# Exercise instructions
Quote the whole listing word for word. Do not include the pictures.

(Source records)
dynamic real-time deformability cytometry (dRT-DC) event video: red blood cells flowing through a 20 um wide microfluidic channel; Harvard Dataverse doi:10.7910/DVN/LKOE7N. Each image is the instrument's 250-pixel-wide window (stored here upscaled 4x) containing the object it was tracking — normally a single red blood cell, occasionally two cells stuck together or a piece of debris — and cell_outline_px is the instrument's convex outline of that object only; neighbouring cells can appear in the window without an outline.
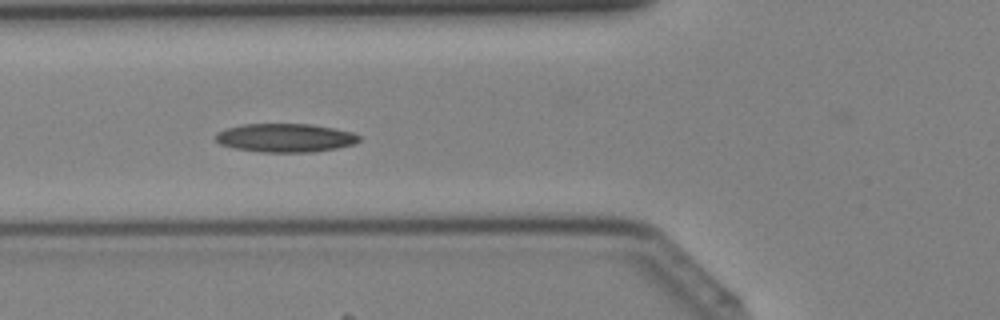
{"species": "Egyptian fruit bat (a non-hibernating species)", "species_latin": "Rousettus aegyptiacus", "temperature_condition": "cold", "stored_images_in_passage": 41, "camera_frame_rate_fps": 3000, "um_per_image_px": 0.085, "animal": {"sex": "female"}, "frame": {"image": 1, "passage_image": 15, "time_ms": 4.667, "image_size_px": [1000, 320], "cell_outline_px": [[360, 140], [356, 144], [336, 148], [312, 152], [260, 152], [236, 148], [220, 144], [216, 140], [216, 132], [240, 124], [312, 124], [336, 128], [352, 132], [360, 136]], "centroid_in_image_um": [24.28, 11.71], "position_along_channel_um": 101.5, "area_um2": 23.99}}
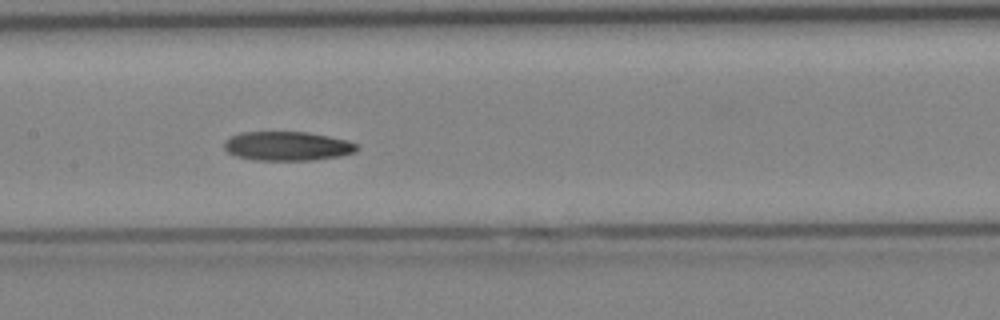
{"frame": {"image": 2, "passage_image": 20, "time_ms": 6.333, "image_size_px": [1000, 320], "cell_outline_px": [[360, 148], [356, 152], [340, 156], [312, 160], [256, 160], [236, 156], [228, 152], [224, 148], [224, 140], [240, 132], [304, 132], [328, 136], [348, 140], [360, 144]], "centroid_in_image_um": [24.46, 12.42], "position_along_channel_um": 182.9, "area_um2": 22.66}}
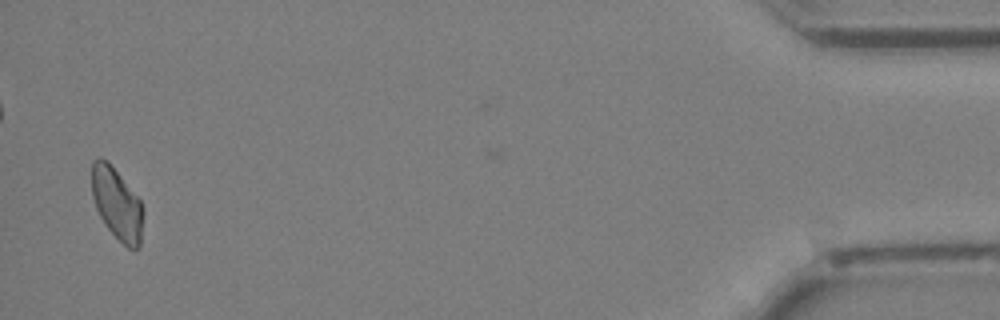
{"frame": {"image": 3, "passage_image": 40, "time_ms": 13.0, "image_size_px": [1000, 320], "cell_outline_px": [[144, 212], [140, 248], [128, 248], [104, 224], [96, 208], [92, 196], [92, 160], [100, 156], [120, 176], [140, 200]], "centroid_in_image_um": [9.95, 17.35], "position_along_channel_um": 425.3, "area_um2": 21.15}}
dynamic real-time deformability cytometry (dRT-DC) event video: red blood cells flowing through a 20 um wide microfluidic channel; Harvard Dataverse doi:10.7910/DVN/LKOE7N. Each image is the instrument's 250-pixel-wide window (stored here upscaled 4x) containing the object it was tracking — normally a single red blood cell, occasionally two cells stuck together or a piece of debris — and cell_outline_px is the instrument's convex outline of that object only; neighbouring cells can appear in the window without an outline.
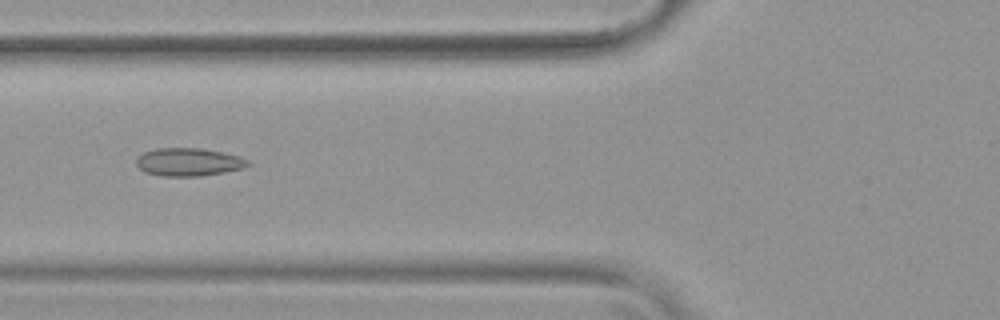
{"species": "common noctule bat (a hibernating species)", "species_latin": "Nyctalus noctula", "temperature_condition": "warm", "stored_images_in_passage": 53, "camera_frame_rate_fps": 3000, "um_per_image_px": 0.085, "animal": {"sex": "female", "body_mass_g": 19.9}, "frame": {"image": 1, "passage_image": 21, "time_ms": 6.667, "image_size_px": [1000, 320], "cell_outline_px": [[252, 164], [244, 168], [224, 172], [200, 176], [160, 176], [144, 172], [136, 164], [136, 156], [144, 152], [156, 148], [200, 148], [240, 156], [248, 160]], "centroid_in_image_um": [16.02, 13.77], "position_along_channel_um": 109.8, "area_um2": 18.32}}
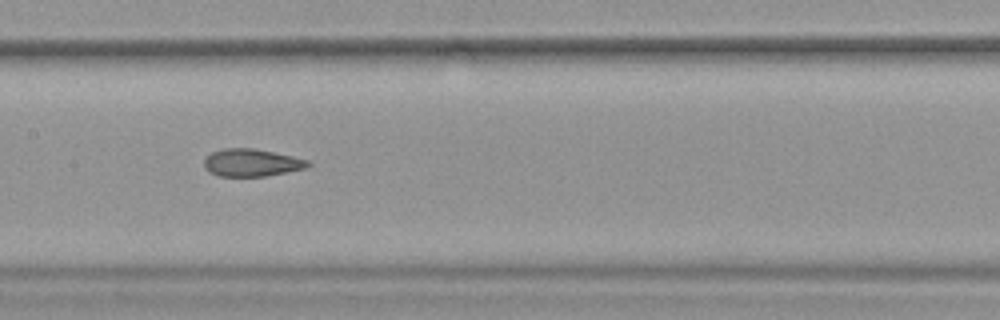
{"frame": {"image": 2, "passage_image": 27, "time_ms": 8.667, "image_size_px": [1000, 320], "cell_outline_px": [[312, 164], [308, 168], [288, 172], [264, 176], [216, 176], [208, 172], [204, 168], [204, 160], [212, 152], [224, 148], [256, 148], [292, 156], [308, 160]], "centroid_in_image_um": [21.39, 13.83], "position_along_channel_um": 186.0, "area_um2": 16.82}}
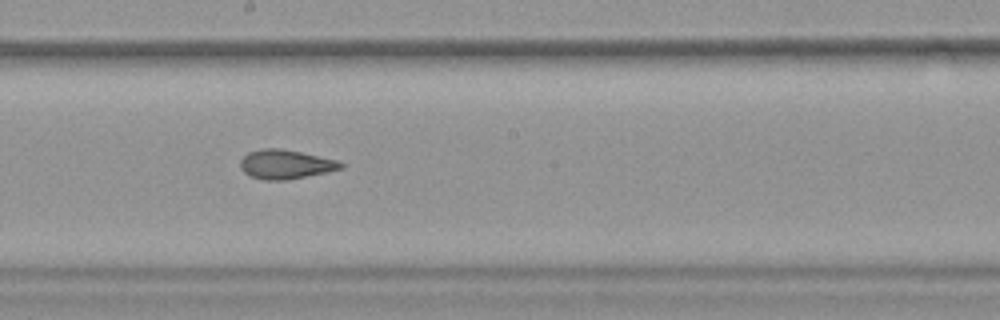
{"frame": {"image": 3, "passage_image": 30, "time_ms": 9.667, "image_size_px": [1000, 320], "cell_outline_px": [[344, 168], [328, 172], [284, 180], [264, 180], [248, 176], [240, 168], [240, 160], [248, 152], [264, 148], [280, 148], [340, 160], [344, 164]], "centroid_in_image_um": [24.28, 13.97], "position_along_channel_um": 223.9, "area_um2": 17.22}, "authors_computed_cell_mechanics": {"area_um2": 18.3226, "velocity_mm_per_s": 3.8051, "shape_relaxation_time_tau1_ms": null, "shape_relaxation_time_tau2_ms": 2.195, "deformation_change_tau1": null, "deformation_change_tau2": 0.0795}}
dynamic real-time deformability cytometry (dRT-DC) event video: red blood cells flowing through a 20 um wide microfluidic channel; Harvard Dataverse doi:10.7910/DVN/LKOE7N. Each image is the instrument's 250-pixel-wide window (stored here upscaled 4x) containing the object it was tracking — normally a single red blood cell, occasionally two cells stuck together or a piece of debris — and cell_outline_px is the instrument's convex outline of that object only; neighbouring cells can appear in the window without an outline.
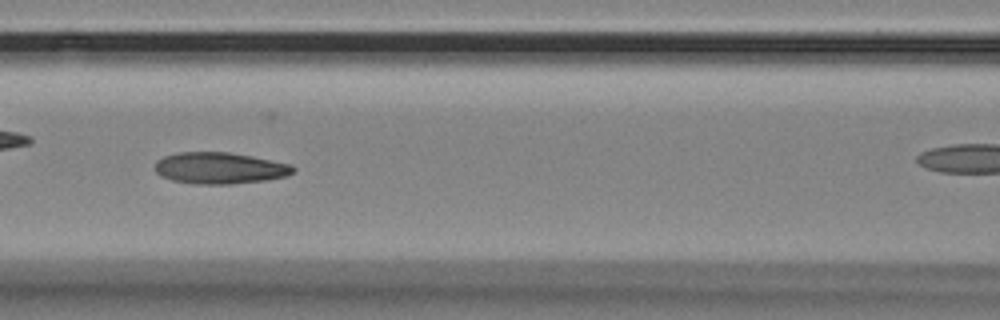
{"species": "Egyptian fruit bat (a non-hibernating species)", "species_latin": "Rousettus aegyptiacus", "temperature_condition": "room temperature", "stored_images_in_passage": 39, "camera_frame_rate_fps": 3000, "um_per_image_px": 0.085, "animal": {"sex": "female"}, "frame": {"image": 1, "passage_image": 17, "time_ms": 5.333, "image_size_px": [1000, 320], "cell_outline_px": [[296, 172], [288, 176], [268, 180], [232, 184], [196, 184], [172, 180], [160, 176], [156, 172], [156, 160], [164, 156], [180, 152], [228, 152], [252, 156], [292, 164], [296, 168]], "centroid_in_image_um": [18.73, 14.29], "position_along_channel_um": 147.9, "area_um2": 25.61}}
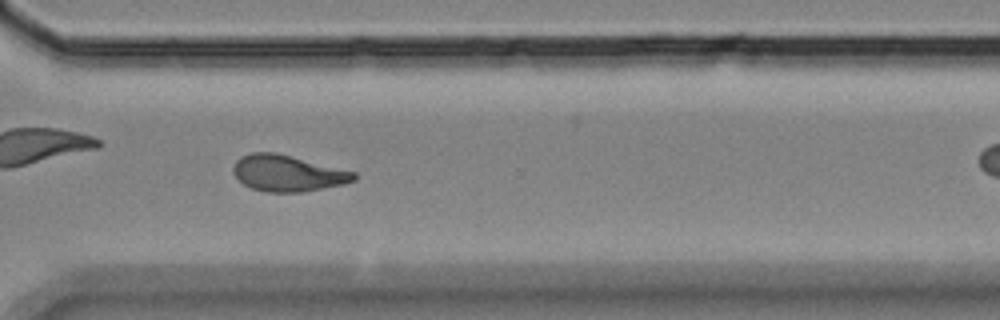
{"frame": {"image": 2, "passage_image": 34, "time_ms": 11.0, "image_size_px": [1000, 320], "cell_outline_px": [[356, 180], [344, 184], [300, 192], [264, 192], [252, 188], [244, 184], [232, 172], [232, 168], [236, 160], [240, 156], [252, 152], [276, 152], [356, 172]], "centroid_in_image_um": [24.43, 14.72], "position_along_channel_um": 346.2, "area_um2": 25.49}}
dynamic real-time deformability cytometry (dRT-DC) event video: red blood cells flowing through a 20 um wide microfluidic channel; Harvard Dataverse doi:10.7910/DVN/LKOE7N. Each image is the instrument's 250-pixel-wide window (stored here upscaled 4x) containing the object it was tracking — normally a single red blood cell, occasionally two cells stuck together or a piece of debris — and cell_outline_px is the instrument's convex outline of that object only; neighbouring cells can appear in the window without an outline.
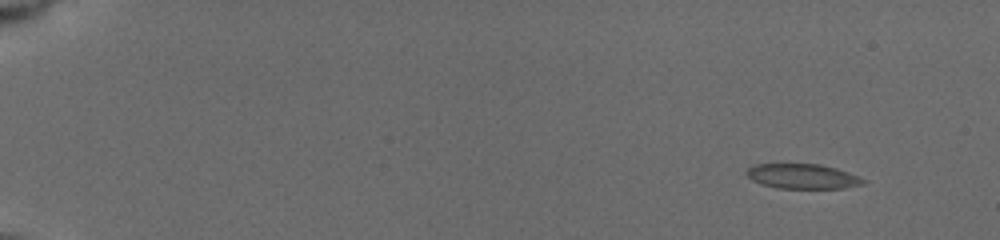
{"species": "common noctule bat (a hibernating species)", "species_latin": "Nyctalus noctula", "temperature_condition": "cold", "stored_images_in_passage": 6, "camera_frame_rate_fps": 3000, "um_per_image_px": 0.085, "animal": {"sex": "female", "body_mass_g": 19.5, "forearm_length_mm": 54.1}, "frame": {"image": 1, "passage_image": 1, "time_ms": 0.0, "image_size_px": [1000, 240], "cell_outline_px": [[868, 180], [864, 184], [844, 188], [776, 188], [752, 180], [744, 172], [752, 164], [820, 164], [836, 168], [860, 176]], "centroid_in_image_um": [68.25, 14.98], "position_along_channel_um": 16.8, "area_um2": 16.99}}
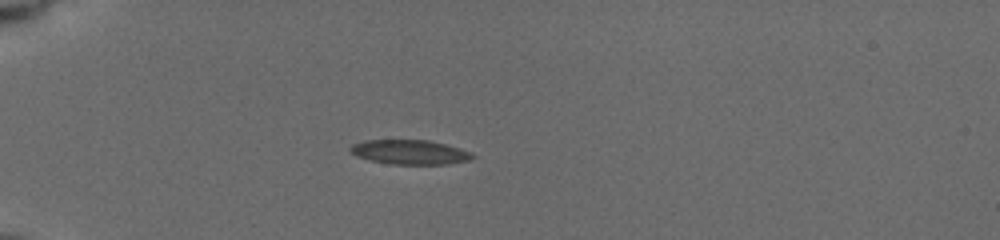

# Written answer
dynamic real-time deformability cytometry (dRT-DC) event video: red blood cells flowing through a 20 um wide microfluidic channel; Harvard Dataverse doi:10.7910/DVN/LKOE7N. Each image is the instrument's 250-pixel-wide window (stored here upscaled 4x) containing the object it was tracking — normally a single red blood cell, occasionally two cells stuck together or a piece of debris — and cell_outline_px is the instrument's convex outline of that object only; neighbouring cells can appear in the window without an outline.
{"species": "Egyptian fruit bat (a non-hibernating species)", "species_latin": "Rousettus aegyptiacus", "temperature_condition": "cold", "stored_images_in_passage": 41, "camera_frame_rate_fps": 3000, "um_per_image_px": 0.085, "animal": {"sex": "female"}, "frame": {"image": 1, "passage_image": 15, "time_ms": 4.667, "image_size_px": [1000, 320], "cell_outline_px": [[360, 140], [356, 144], [336, 148], [312, 152], [260, 152], [236, 148], [220, 144], [216, 140], [216, 132], [240, 124], [312, 124], [336, 128], [352, 132], [360, 136]], "centroid_in_image_um": [24.28, 11.71], "position_along_channel_um": 101.5, "area_um2": 23.99}}
{"frame": {"image": 2, "passage_image": 20, "time_ms": 6.333, "image_size_px": [1000, 320], "cell_outline_px": [[360, 148], [356, 152], [340, 156], [312, 160], [256, 160], [236, 156], [228, 152], [224, 148], [224, 140], [240, 132], [304, 132], [328, 136], [348, 140], [360, 144]], "centroid_in_image_um": [24.46, 12.42], "position_along_channel_um": 182.9, "area_um2": 22.66}}
{"frame": {"image": 3, "passage_image": 40, "time_ms": 13.0, "image_size_px": [1000, 320], "cell_outline_px": [[144, 212], [140, 248], [128, 248], [104, 224], [96, 208], [92, 196], [92, 160], [100, 156], [120, 176], [140, 200]], "centroid_in_image_um": [9.95, 17.35], "position_along_channel_um": 425.3, "area_um2": 21.15}}
dynamic real-time deformability cytometry (dRT-DC) event video: red blood cells flowing through a 20 um wide microfluidic channel; Harvard Dataverse doi:10.7910/DVN/LKOE7N. Each image is the instrument's 250-pixel-wide window (stored here upscaled 4x) containing the object it was tracking — normally a single red blood cell, occasionally two cells stuck together or a piece of debris — and cell_outline_px is the instrument's convex outline of that object only; neighbouring cells can appear in the window without an outline.
{"species": "common noctule bat (a hibernating species)", "species_latin": "Nyctalus noctula", "temperature_condition": "warm", "stored_images_in_passage": 53, "camera_frame_rate_fps": 3000, "um_per_image_px": 0.085, "animal": {"sex": "female", "body_mass_g": 19.9}, "frame": {"image": 1, "passage_image": 21, "time_ms": 6.667, "image_size_px": [1000, 320], "cell_outline_px": [[252, 164], [244, 168], [224, 172], [200, 176], [160, 176], [144, 172], [136, 164], [136, 156], [144, 152], [156, 148], [200, 148], [240, 156], [248, 160]], "centroid_in_image_um": [16.02, 13.77], "position_along_channel_um": 109.8, "area_um2": 18.32}}
{"frame": {"image": 2, "passage_image": 27, "time_ms": 8.667, "image_size_px": [1000, 320], "cell_outline_px": [[312, 164], [308, 168], [288, 172], [264, 176], [216, 176], [208, 172], [204, 168], [204, 160], [212, 152], [224, 148], [256, 148], [292, 156], [308, 160]], "centroid_in_image_um": [21.39, 13.83], "position_along_channel_um": 186.0, "area_um2": 16.82}}
{"frame": {"image": 3, "passage_image": 30, "time_ms": 9.667, "image_size_px": [1000, 320], "cell_outline_px": [[344, 168], [328, 172], [284, 180], [264, 180], [248, 176], [240, 168], [240, 160], [248, 152], [264, 148], [280, 148], [340, 160], [344, 164]], "centroid_in_image_um": [24.28, 13.97], "position_along_channel_um": 223.9, "area_um2": 17.22}, "authors_computed_cell_mechanics": {"area_um2": 18.3226, "velocity_mm_per_s": 3.8051, "shape_relaxation_time_tau1_ms": null, "shape_relaxation_time_tau2_ms": 2.195, "deformation_change_tau1": null, "deformation_change_tau2": 0.0795}}
dynamic real-time deformability cytometry (dRT-DC) event video: red blood cells flowing through a 20 um wide microfluidic channel; Harvard Dataverse doi:10.7910/DVN/LKOE7N. Each image is the instrument's 250-pixel-wide window (stored here upscaled 4x) containing the object it was tracking — normally a single red blood cell, occasionally two cells stuck together or a piece of debris — and cell_outline_px is the instrument's convex outline of that object only; neighbouring cells can appear in the window without an outline.
{"species": "Egyptian fruit bat (a non-hibernating species)", "species_latin": "Rousettus aegyptiacus", "temperature_condition": "room temperature", "stored_images_in_passage": 39, "camera_frame_rate_fps": 3000, "um_per_image_px": 0.085, "animal": {"sex": "female"}, "frame": {"image": 1, "passage_image": 17, "time_ms": 5.333, "image_size_px": [1000, 320], "cell_outline_px": [[296, 172], [288, 176], [268, 180], [232, 184], [196, 184], [172, 180], [160, 176], [156, 172], [156, 160], [164, 156], [180, 152], [228, 152], [252, 156], [292, 164], [296, 168]], "centroid_in_image_um": [18.73, 14.29], "position_along_channel_um": 147.9, "area_um2": 25.61}}
{"frame": {"image": 2, "passage_image": 34, "time_ms": 11.0, "image_size_px": [1000, 320], "cell_outline_px": [[356, 180], [344, 184], [300, 192], [264, 192], [252, 188], [244, 184], [232, 172], [232, 168], [236, 160], [240, 156], [252, 152], [276, 152], [356, 172]], "centroid_in_image_um": [24.43, 14.72], "position_along_channel_um": 346.2, "area_um2": 25.49}}
dynamic real-time deformability cytometry (dRT-DC) event video: red blood cells flowing through a 20 um wide microfluidic channel; Harvard Dataverse doi:10.7910/DVN/LKOE7N. Each image is the instrument's 250-pixel-wide window (stored here upscaled 4x) containing the object it was tracking — normally a single red blood cell, occasionally two cells stuck together or a piece of debris — and cell_outline_px is the instrument's convex outline of that object only; neighbouring cells can appear in the window without an outline.
{"species": "common noctule bat (a hibernating species)", "species_latin": "Nyctalus noctula", "temperature_condition": "cold", "stored_images_in_passage": 6, "camera_frame_rate_fps": 3000, "um_per_image_px": 0.085, "animal": {"sex": "female", "body_mass_g": 19.5, "forearm_length_mm": 54.1}, "frame": {"image": 1, "passage_image": 1, "time_ms": 0.0, "image_size_px": [1000, 240], "cell_outline_px": [[868, 180], [864, 184], [844, 188], [776, 188], [752, 180], [744, 172], [752, 164], [820, 164], [836, 168], [860, 176]], "centroid_in_image_um": [68.25, 14.98], "position_along_channel_um": 16.8, "area_um2": 16.99}}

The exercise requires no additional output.